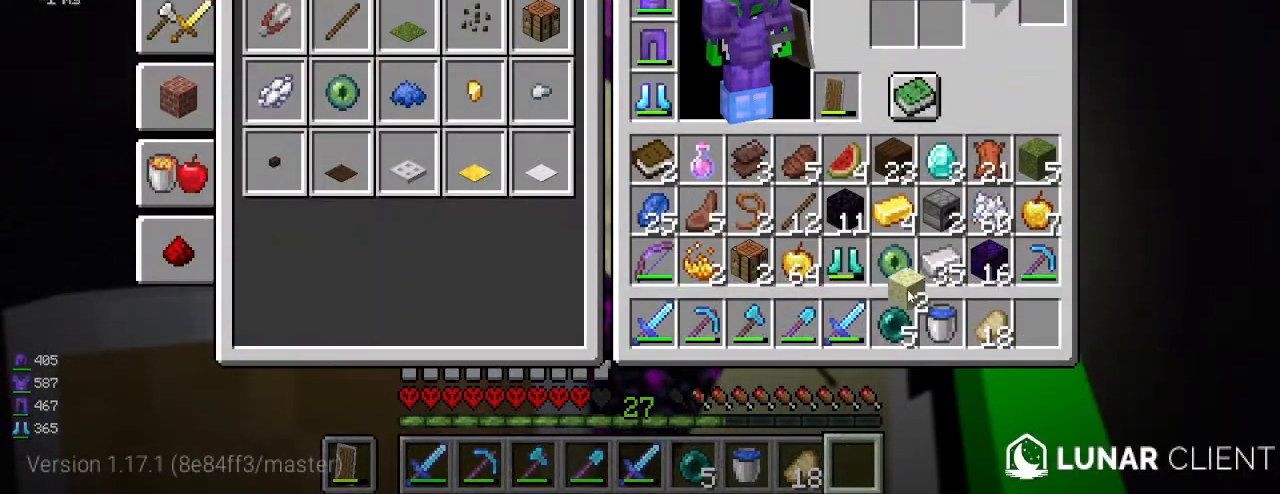
{"keys": [], "mouse": [], "events": []}
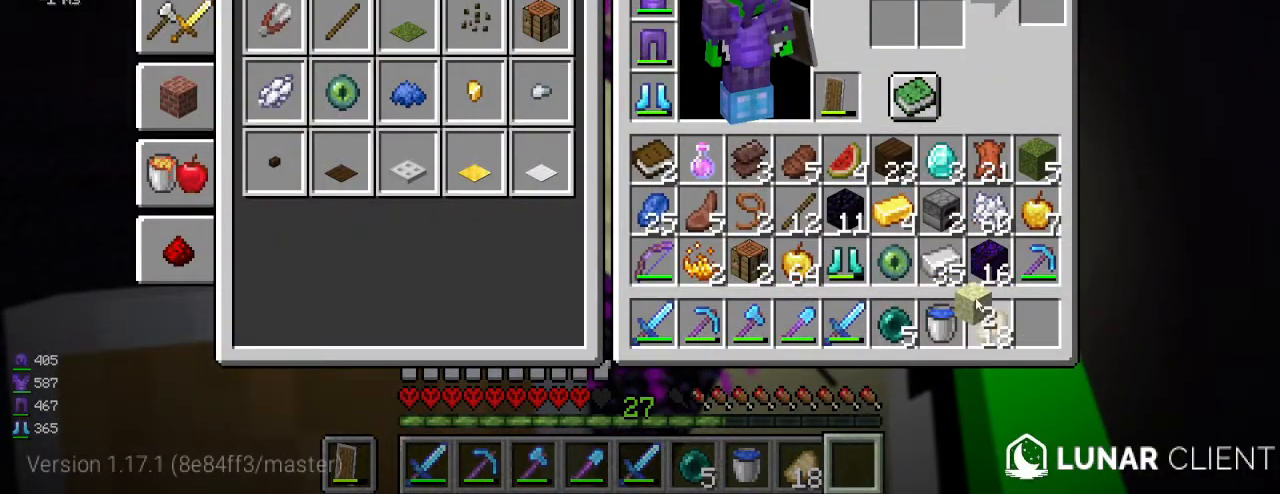
{"keys": [], "mouse": [], "events": []}
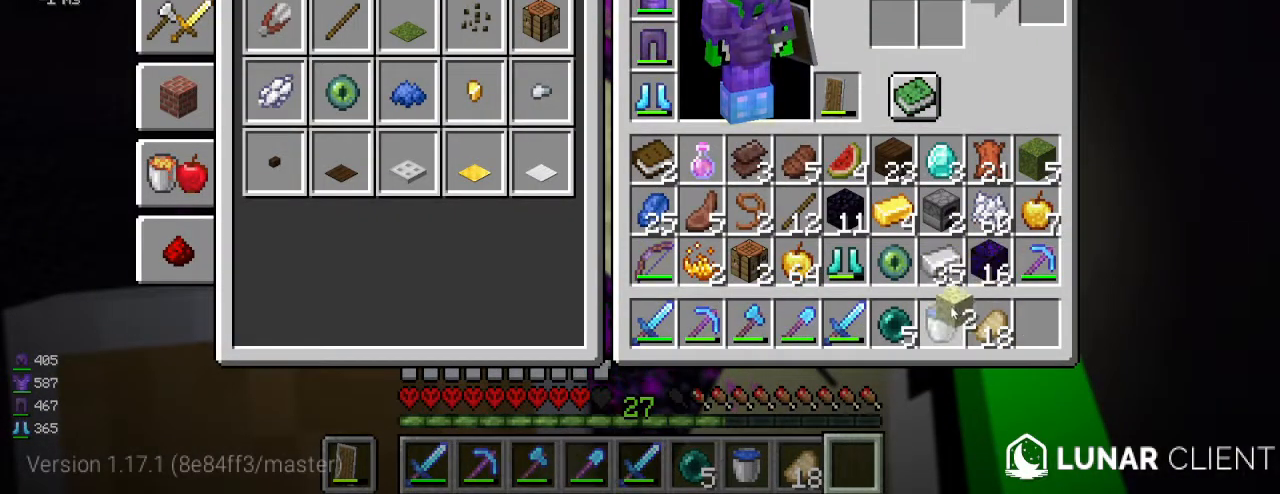
{"keys": [], "mouse": [], "events": []}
○ ○ ○ ○ ○
— Problem description —
An exact transcription of the material is required, without any pictures.

— Response to this task —
{"keys": [], "mouse": [], "events": []}
{"keys": [], "mouse": [], "events": []}
{"keys": [], "mouse": [], "events": []}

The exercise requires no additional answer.